As parents, we try to treat our children equally right? We try to spend equal amounts of time, money, & even discipline. Sometimes that gets a little hard & one child will start to complain that they feel left out or that you love the other one more & that child is your favorite. No matter how much you tell them its not true, the only way for them to really believe you is through your actions.
I've been on a "oh woe is me" kick lately. I really don't think Austin & Makenzie like me as much as they like their daddy. Makes sense. I am with them ALL day long. I do most of the fussing, correcting, punishing, etc. I teach & reteach lesson after lesson. I have to tell them "Be patient, I'm helping ____". I remind them to clean up their messes. I ask them to help in the house. Then daddy comes home...... YEAH! Its play time. He gets to watch T.V. with them while I grade papers & clean up school. He wrestles with them while I feed Logan. He pushes them on the swing while I cook supper.
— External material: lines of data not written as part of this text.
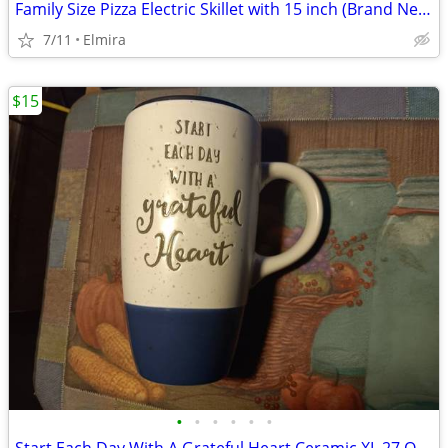
Family Size Pizza Electric Skillet with 15 inch (Brand New)
7/11
Elmira
$15
•
•
•
•
•
•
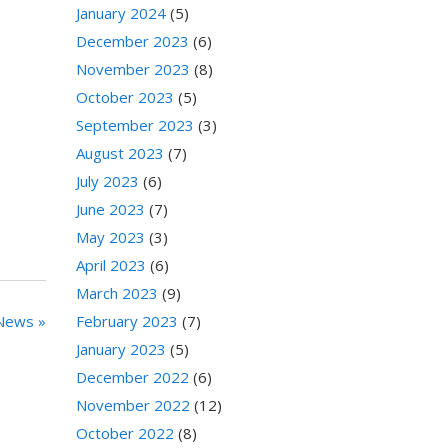
January 2024
(5)
December 2023
(6)
November 2023
(8)
October 2023
(5)
September 2023
(3)
August 2023
(7)
July 2023
(6)
June 2023
(7)
May 2023
(3)
April 2023
(6)
March 2023
(9)
February 2023
(7)
News »
January 2023
(5)
December 2022
(6)
November 2022
(12)
October 2022
(8)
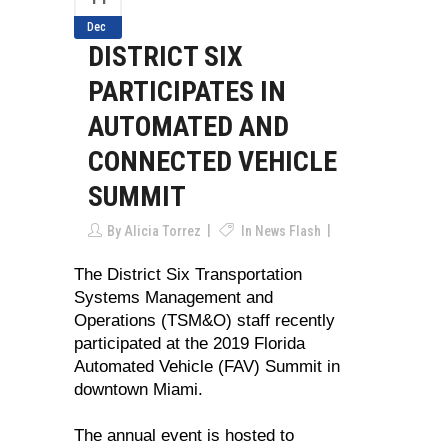
Dec
DISTRICT SIX
PARTICIPATES IN
AUTOMATED AND
CONNECTED VEHICLE
SUMMIT
By
Alicia Torrez
In
News Flash
The District Six Transportation
Systems Management and
Operations (TSM&O) staff recently
participated at the 2019 Florida
Automated Vehicle (FAV) Summit in
downtown Miami.
The annual event is hosted to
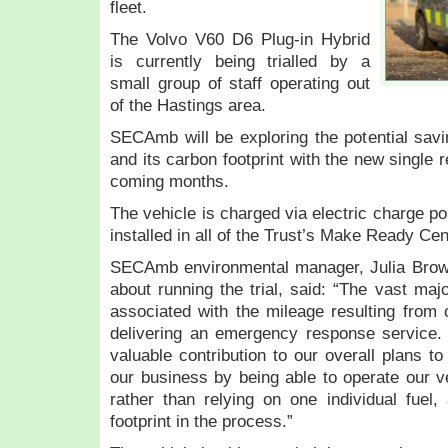
fleet.
The Volvo V60 D6 Plug-in Hybrid
is currently being trialled by a
small group of staff operating out
of the Hastings area.
SECAmb will be exploring the potential savi
and its carbon footprint with the new single 
coming months.
The vehicle is charged via electric charge p
installed in all of the Trust’s Make Ready Cen
SECAmb environmental manager, Julia Brow
about running the trial, said: “The vast maj
associated with the mileage resulting from o
delivering an emergency response service. T
valuable contribution to our overall plans to
our business by being able to operate our ve
rather than relying on one individual fuel
footprint in the process.”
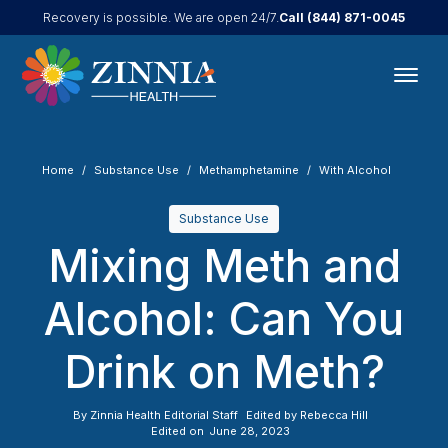
Call
(844) 871-0045
Recovery is possible. We are open 24/7.
Home
Substance Use
Methamphetamine
With Alcohol
Substance Use
Mixing Meth and
Alcohol: Can You
Drink on Meth?
By
Zinnia Health Editorial Staff
Edited by
Rebecca Hill
Edited on
June 28, 2023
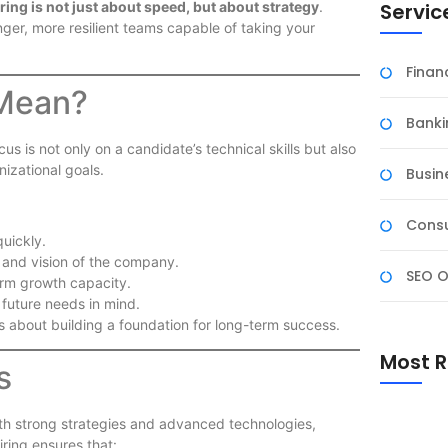
Servic
ring is not just about speed, but about strategy
.
nger, more resilient teams capable of taking your
Fina
 Mean?
Banki
us is not only on a candidate’s technical skills but also
nizational goals.
Busin
Consu
 quickly.
 and vision of the company.
SEO O
erm growth capacity.
 future needs in mind.
 is about building a foundation for long-term success.
Most R
s
with strong strategies and advanced technologies,
ring ensures that:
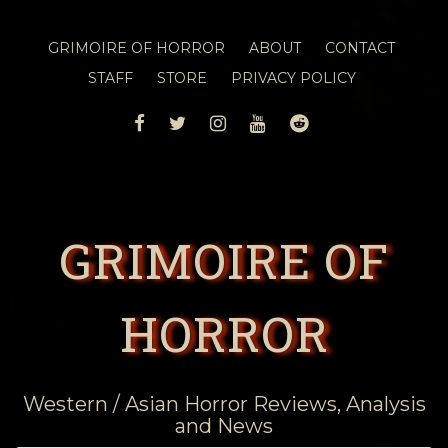
GRIMOIRE OF HORROR
ABOUT
CONTACT
STAFF
STORE
PRIVACY POLICY
FACEBOOK
TWITTER
INSTAGRAM
YOUTUBE
REDDIT
GRIMOIRE OF
HORROR
Western / Asian Horror Reviews, Analysis
and News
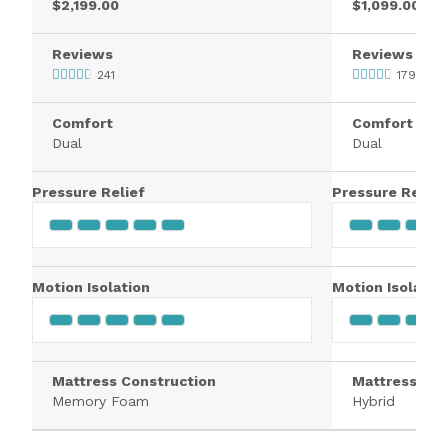
$2,199.00
$1,099.00
Reviews
Reviews
241
1795
Comfort
Comfort
Dual
Dual
Pressure Relief
Pressure Relief
Motion Isolation
Motion Isolatio
Mattress Construction
Mattress Con
Memory Foam
Hybrid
He reads them a book while I put Logan to bed.
Yes, I can understand why he is their favorite right now, but it still hurts. Oh, I know they love me, but it doesn't change how I feel.
Then God said "HELLO, sound familiar..." Huh, what do you mean Lord?
How many other things do I put before God? How many times have I chosen something else instead of what He wanted me to do? How often does He feel unloved by me? Oh, I SAY that I love Him, but does that help after I have hurt His feelings?
Thank you Lord, yet again, for using my kids to teach me!